### [TRY IT]
Set out exactly, and with nothing added, the line containing "the white wall shelf at (x=27, y=12) 466" and every line after it through the final line of the data.

[Items from a data source]
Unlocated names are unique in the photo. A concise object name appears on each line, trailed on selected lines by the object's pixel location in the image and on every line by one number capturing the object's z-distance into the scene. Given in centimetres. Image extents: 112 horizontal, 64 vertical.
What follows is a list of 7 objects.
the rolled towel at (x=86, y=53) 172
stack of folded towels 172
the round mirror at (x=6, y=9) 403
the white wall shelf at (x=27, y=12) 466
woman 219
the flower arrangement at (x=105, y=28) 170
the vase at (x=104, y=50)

### [RESPONSE]
the white wall shelf at (x=27, y=12) 466
woman 219
the flower arrangement at (x=105, y=28) 170
the vase at (x=104, y=50)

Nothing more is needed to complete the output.